Example 2 200 g of 1-hexyl-3,7-dimethylxanthine are clearly melted and therein distributed 20 g of 3-dimethylamino-1-phenyl-1- (p-) tolylpropane hydrochloride and 50 g of nicotinic acid homogeneously at a temperature of about 80 -90 ° C. Then proceed as in Example 1.

A granulate is also obtained which delivers the active substances with delay.

Example 3 200 g of 1-hexyl-3,7-dimethylxanthine and 50 g of nicotinic acid are mixed homogeneously and fed to a friction roller which is heated to melt at least one blend component. A scaly product is obtained which has the same properties as the product of Example 1. The powder mixture can also be fed to a screw press. Thereby the heat of friction causes the 1-hexyl-3,7-dimethylxanthine to melt or soften, whereupon the nicotinic acid is distributed homogeneously. A pressurized kneading apparatus which can be heated to melt at least one blending component and is provided with sigma blades also provides a delayed action product.

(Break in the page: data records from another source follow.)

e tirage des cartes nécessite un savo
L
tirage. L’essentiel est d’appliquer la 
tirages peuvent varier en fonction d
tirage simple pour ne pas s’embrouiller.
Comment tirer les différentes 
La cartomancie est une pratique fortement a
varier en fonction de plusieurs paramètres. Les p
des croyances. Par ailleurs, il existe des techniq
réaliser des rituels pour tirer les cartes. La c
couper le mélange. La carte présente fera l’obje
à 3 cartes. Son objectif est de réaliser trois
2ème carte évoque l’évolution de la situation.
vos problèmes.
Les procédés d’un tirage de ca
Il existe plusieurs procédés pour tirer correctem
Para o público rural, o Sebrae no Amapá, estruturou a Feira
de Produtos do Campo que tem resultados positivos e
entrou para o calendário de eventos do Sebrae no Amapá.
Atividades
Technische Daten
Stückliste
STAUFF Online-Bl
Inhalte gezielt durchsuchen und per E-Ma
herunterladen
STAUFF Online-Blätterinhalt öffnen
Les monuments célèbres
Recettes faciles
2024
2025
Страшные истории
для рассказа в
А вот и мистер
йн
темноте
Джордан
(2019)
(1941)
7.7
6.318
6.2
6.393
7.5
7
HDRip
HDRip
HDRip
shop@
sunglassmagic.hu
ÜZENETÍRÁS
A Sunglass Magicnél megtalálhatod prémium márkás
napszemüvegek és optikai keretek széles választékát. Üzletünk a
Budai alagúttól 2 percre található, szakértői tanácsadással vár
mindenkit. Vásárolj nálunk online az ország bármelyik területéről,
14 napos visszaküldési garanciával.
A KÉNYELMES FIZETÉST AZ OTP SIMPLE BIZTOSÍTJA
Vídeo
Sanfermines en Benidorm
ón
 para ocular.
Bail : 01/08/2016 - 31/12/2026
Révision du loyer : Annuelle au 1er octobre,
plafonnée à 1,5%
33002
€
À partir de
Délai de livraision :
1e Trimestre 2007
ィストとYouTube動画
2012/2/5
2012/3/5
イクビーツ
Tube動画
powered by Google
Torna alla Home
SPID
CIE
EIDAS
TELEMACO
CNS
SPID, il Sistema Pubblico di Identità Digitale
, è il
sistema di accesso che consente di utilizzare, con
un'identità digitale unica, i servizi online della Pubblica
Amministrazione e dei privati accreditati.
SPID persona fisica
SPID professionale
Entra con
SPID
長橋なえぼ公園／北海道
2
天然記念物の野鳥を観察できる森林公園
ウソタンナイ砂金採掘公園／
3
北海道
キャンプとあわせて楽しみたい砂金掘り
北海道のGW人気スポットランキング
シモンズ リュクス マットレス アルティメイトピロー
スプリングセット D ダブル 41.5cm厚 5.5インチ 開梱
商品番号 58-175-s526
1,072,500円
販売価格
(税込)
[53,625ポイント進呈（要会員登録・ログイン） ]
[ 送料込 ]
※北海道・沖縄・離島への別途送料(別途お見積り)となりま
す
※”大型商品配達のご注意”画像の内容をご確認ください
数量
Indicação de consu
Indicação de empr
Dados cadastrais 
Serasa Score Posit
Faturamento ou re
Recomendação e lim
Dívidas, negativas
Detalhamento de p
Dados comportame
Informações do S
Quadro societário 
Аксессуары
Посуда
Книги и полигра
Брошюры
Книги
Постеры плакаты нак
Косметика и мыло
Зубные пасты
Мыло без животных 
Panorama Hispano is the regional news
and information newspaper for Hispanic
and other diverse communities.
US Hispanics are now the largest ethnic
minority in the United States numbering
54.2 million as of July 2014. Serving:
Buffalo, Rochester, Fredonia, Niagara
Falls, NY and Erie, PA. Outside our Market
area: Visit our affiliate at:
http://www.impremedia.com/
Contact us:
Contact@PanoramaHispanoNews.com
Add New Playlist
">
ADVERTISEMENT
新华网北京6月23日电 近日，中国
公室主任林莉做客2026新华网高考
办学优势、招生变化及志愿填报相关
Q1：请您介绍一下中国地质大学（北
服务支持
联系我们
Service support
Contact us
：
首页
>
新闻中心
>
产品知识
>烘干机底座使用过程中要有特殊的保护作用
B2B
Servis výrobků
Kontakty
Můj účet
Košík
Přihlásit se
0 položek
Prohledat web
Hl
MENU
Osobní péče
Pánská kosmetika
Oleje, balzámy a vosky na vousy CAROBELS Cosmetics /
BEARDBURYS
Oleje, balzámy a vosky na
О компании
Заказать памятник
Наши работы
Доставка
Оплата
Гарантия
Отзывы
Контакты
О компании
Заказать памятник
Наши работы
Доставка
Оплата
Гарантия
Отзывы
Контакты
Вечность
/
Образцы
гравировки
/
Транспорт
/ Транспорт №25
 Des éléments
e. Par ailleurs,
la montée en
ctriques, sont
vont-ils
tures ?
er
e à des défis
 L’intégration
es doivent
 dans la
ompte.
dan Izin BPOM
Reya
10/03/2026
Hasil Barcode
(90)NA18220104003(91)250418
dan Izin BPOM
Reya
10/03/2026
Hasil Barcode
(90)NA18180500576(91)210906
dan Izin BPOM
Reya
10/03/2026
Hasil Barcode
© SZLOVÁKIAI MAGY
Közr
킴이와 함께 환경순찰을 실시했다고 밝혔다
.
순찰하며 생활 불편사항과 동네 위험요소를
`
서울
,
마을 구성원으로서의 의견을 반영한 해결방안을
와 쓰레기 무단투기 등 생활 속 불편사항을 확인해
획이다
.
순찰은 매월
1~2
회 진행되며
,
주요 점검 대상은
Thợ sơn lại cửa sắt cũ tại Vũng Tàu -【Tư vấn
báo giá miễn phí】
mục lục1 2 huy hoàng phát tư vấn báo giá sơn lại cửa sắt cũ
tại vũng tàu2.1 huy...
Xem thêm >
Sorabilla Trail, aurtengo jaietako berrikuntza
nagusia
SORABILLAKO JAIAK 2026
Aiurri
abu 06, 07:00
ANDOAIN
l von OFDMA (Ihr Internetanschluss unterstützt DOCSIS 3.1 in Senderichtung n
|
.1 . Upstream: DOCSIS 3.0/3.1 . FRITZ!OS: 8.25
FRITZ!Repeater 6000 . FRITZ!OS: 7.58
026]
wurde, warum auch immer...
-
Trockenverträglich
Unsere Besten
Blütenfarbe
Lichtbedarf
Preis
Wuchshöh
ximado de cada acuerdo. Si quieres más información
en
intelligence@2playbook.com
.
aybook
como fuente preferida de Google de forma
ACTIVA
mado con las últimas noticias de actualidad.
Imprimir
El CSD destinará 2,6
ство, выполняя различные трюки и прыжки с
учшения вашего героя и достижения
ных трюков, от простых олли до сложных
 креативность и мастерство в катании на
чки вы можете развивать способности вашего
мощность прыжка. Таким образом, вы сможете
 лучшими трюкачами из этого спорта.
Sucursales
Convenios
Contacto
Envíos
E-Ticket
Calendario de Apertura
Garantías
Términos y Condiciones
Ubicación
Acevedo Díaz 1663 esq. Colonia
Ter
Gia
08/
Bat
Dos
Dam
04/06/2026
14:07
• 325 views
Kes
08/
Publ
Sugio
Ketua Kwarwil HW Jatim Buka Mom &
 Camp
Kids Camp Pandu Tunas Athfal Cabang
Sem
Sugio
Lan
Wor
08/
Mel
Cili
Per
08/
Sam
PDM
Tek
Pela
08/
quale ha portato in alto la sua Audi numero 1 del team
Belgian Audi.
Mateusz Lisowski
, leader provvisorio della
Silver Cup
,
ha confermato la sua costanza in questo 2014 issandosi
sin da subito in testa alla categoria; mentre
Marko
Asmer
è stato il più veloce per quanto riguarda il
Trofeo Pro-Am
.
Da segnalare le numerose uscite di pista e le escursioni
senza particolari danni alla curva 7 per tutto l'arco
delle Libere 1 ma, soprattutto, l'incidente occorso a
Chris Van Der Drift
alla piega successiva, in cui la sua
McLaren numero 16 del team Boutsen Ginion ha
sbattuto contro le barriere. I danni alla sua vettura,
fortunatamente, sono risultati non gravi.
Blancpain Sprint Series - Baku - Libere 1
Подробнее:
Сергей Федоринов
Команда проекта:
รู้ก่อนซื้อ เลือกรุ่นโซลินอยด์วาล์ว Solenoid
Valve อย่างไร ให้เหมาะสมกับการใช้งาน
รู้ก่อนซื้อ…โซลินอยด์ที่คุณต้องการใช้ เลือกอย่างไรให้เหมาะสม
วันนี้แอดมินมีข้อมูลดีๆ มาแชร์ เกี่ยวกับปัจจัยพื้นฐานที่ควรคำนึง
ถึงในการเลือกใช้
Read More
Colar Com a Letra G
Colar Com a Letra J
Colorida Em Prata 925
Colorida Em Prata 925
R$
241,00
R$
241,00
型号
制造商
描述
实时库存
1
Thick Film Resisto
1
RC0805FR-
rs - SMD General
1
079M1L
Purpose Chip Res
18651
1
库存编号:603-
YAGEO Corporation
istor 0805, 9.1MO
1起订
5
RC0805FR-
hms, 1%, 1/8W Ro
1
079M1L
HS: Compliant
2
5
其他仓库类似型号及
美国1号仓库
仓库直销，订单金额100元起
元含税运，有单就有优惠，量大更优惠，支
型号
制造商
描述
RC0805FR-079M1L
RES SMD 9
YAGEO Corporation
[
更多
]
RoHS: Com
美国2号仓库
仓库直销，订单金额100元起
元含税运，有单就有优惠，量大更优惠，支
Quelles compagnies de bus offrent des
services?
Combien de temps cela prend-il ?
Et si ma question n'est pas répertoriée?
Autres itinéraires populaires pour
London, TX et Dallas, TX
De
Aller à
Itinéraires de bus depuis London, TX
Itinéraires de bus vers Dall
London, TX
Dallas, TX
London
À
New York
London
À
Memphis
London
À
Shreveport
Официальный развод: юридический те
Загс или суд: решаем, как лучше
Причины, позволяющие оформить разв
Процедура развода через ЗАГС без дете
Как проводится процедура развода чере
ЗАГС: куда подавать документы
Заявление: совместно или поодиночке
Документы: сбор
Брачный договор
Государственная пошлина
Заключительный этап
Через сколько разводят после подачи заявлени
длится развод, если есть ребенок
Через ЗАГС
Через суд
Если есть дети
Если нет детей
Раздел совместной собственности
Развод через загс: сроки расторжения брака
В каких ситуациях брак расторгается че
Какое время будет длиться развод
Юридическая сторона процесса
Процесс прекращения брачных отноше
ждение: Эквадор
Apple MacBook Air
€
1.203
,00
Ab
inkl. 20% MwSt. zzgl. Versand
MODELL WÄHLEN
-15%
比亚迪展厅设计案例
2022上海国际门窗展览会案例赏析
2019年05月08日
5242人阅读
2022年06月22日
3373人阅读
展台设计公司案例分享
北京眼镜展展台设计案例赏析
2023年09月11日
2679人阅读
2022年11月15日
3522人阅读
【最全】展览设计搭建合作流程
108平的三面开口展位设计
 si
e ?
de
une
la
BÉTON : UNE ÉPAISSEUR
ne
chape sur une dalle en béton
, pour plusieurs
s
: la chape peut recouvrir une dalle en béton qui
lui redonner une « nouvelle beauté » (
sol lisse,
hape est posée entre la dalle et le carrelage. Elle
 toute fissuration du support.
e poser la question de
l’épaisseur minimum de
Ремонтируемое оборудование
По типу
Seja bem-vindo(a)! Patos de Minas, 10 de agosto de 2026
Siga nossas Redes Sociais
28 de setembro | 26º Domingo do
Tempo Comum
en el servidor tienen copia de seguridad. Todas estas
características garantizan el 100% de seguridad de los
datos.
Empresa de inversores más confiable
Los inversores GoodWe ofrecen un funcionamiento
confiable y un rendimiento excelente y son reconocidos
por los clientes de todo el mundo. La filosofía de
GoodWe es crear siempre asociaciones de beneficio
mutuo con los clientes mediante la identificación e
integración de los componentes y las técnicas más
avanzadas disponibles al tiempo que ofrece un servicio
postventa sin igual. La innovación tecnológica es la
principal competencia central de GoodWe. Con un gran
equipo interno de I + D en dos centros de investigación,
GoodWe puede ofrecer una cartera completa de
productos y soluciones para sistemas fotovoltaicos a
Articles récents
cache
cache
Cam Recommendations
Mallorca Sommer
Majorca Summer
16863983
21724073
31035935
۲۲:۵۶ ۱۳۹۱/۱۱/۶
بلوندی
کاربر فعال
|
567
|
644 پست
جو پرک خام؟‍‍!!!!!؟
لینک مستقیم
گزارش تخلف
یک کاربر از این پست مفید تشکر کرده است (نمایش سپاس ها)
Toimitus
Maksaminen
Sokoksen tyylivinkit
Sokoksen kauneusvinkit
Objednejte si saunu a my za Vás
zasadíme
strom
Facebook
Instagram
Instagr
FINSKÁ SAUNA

Example 4 In a clear melt of 150 g of 1-isoamyl-3,7-dimethylxanthine, 50 g of nicotinic acid are distributed at 110-120 ° C. It is then followed as in Example 1. The obtained product is further processed into granules or to press bodies which deliver the active substances with delay.

Example 5 50 g of 1-hexyl-3,7-dimethylxanthine are clearly melted and 50 g of calcium nicotinate are distributed therein. This results in a high viscous suspension which is allowed to cool. After solidification, the mixture is granulated. The granulate is then pressed with 100 g of 1-hexyl-3,7-dimethylxanthine and tablet auxiliaries such as corn starch, talc, magnesium stearate for 250 mg tablets. These tablets release the active substances with delay.

EXAMPLE 6 500 g of an analog of Example 1 are melt mixed with 50 g of one or more swellable compounds such as hydroxyethyl cellulose; 15 g of a lubricant such as talc is added and pressed into tablets or drum cores. Binders such as gelatin, polyacrylates, polyethylene glycol 20 and polyvinylpyrrolidone may also be added to the pulp. The molds obtained produce the active substances with considerable delay.

Example 7 200 g of 1-hexyl-3,7-dimethylxanthine are melted with 50 g of cetyl alcohol at ca. 90 ° C. In the melt, 50 g of nicotinic acid is suspended; the pulp is solidified and therefrom made a granulate which is processed into drug formulations using usual tableting auxiliaries or filled into capsules.

The active substances are released from the obtained drug form bodies over 8-10 hours. Here too, the release of active substance can be further delayed by the addition of swellable substances.